--- WHAT YOU ARE ASKED TO DO ---
Transcribe the listing verbatim, please, with images dropped.

--- DATA SHOWN ---
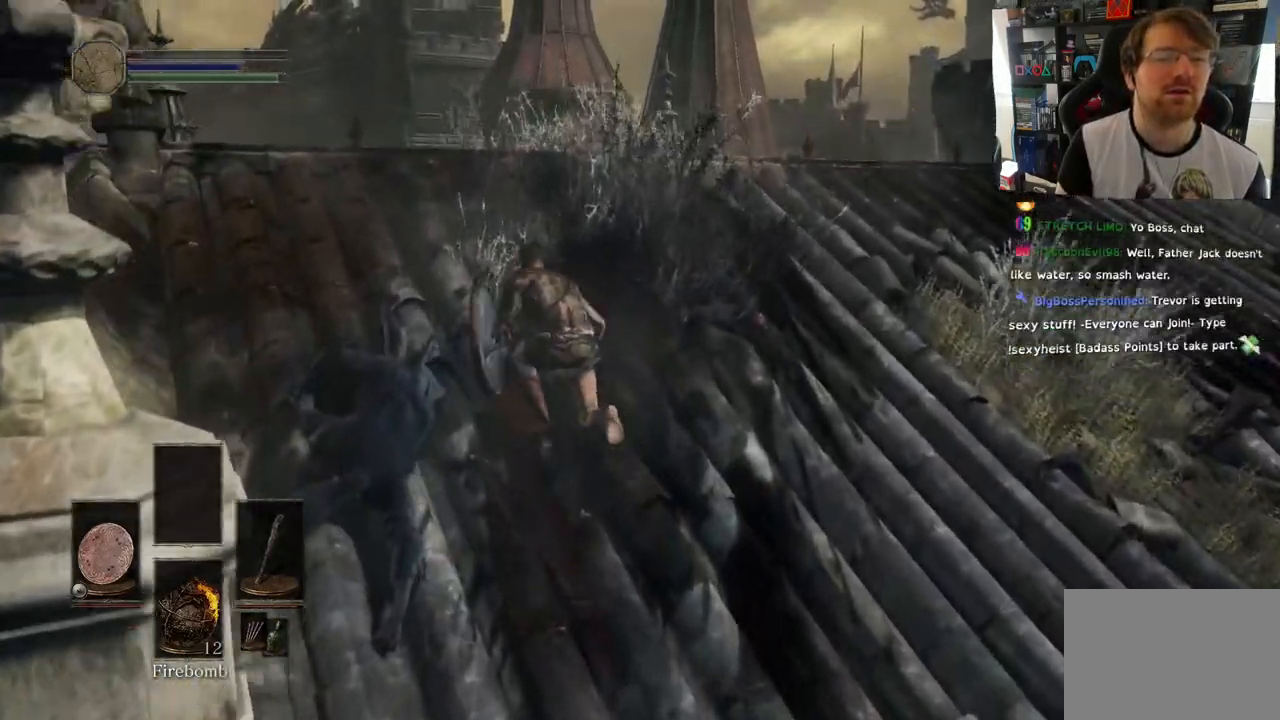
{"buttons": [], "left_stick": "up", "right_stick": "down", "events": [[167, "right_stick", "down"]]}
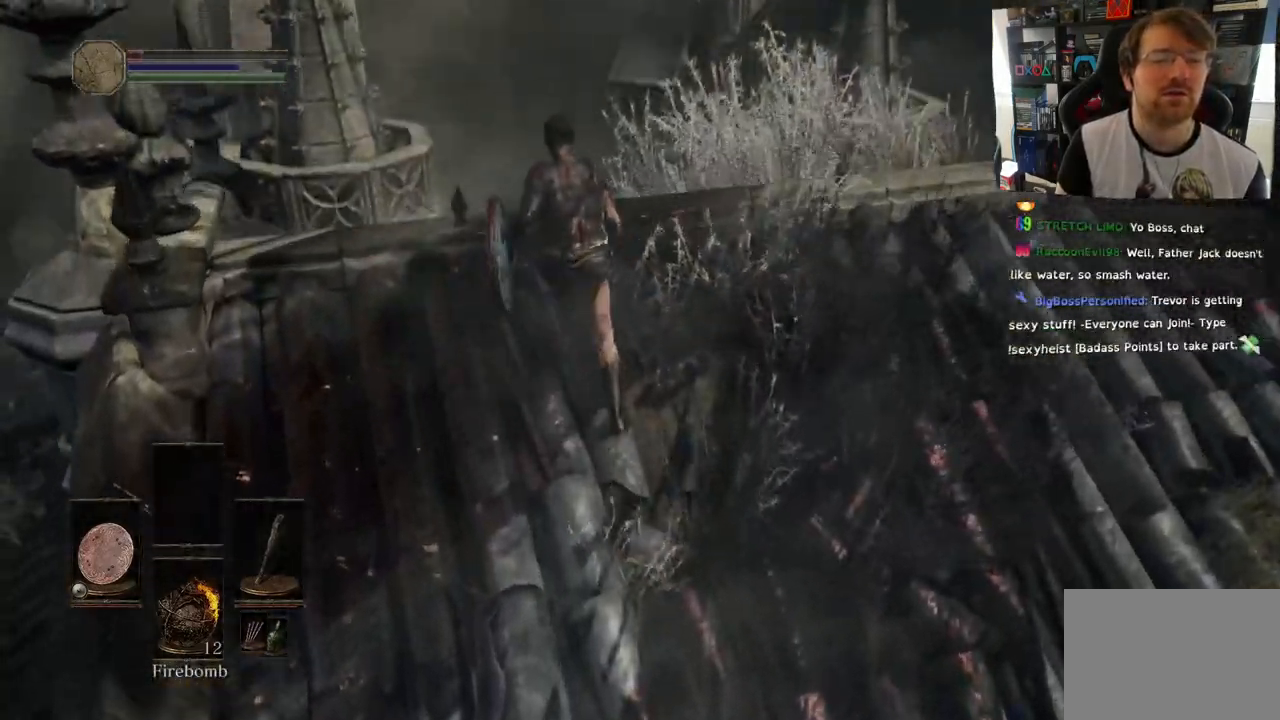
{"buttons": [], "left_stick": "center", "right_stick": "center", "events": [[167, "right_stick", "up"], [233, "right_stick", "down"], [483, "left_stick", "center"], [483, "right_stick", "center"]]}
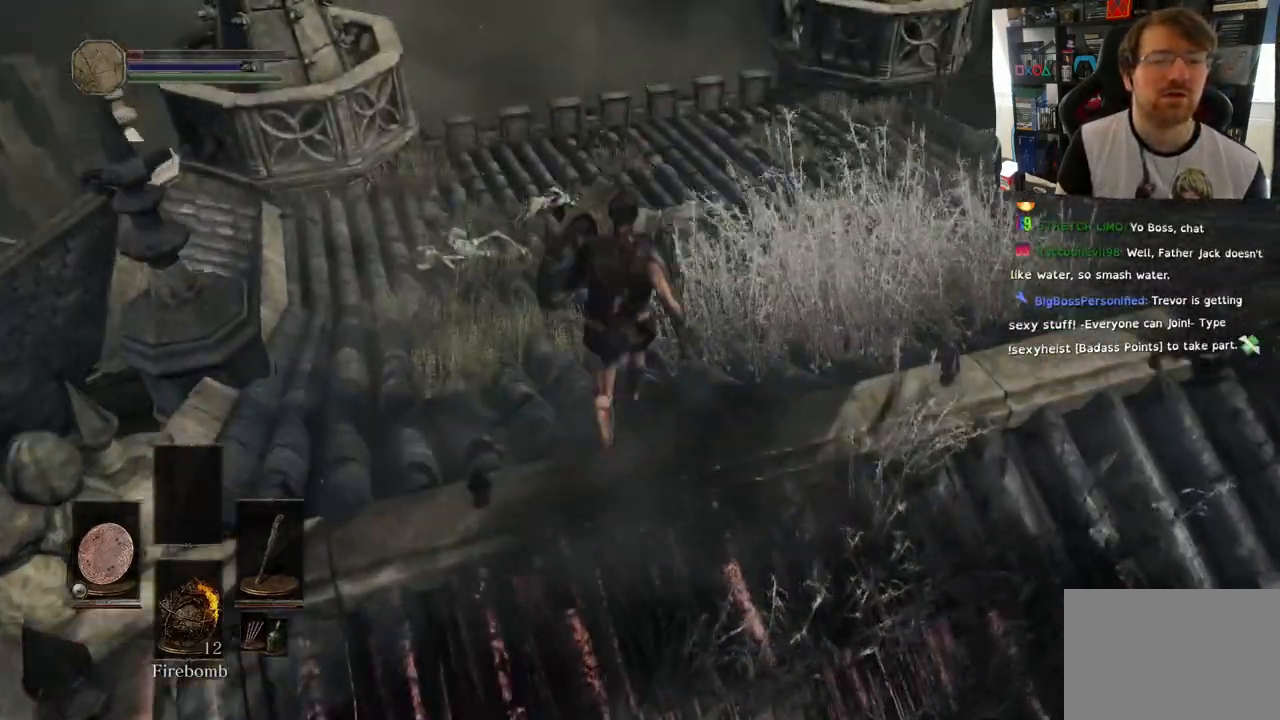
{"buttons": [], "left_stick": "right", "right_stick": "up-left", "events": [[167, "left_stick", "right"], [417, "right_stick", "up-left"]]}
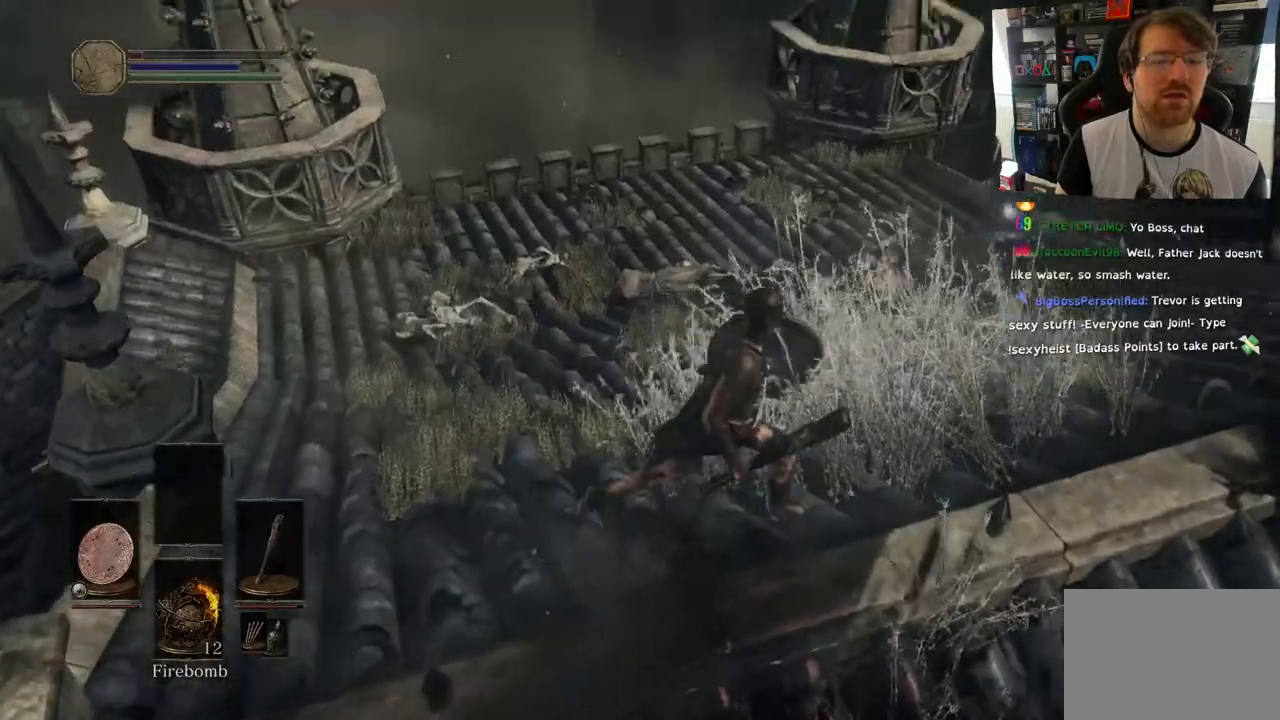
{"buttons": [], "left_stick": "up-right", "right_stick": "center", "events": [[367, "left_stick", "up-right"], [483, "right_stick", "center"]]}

--- OUTPUT FOR THIS EXERCISE ---
{"buttons": [], "left_stick": "up", "right_stick": "down", "events": [[167, "right_stick", "down"]]}
{"buttons": [], "left_stick": "center", "right_stick": "center", "events": [[167, "right_stick", "up"], [233, "right_stick", "down"], [483, "left_stick", "center"], [483, "right_stick", "center"]]}
{"buttons": [], "left_stick": "right", "right_stick": "up-left", "events": [[167, "left_stick", "right"], [417, "right_stick", "up-left"]]}
{"buttons": [], "left_stick": "up-right", "right_stick": "center", "events": [[367, "left_stick", "up-right"], [483, "right_stick", "center"]]}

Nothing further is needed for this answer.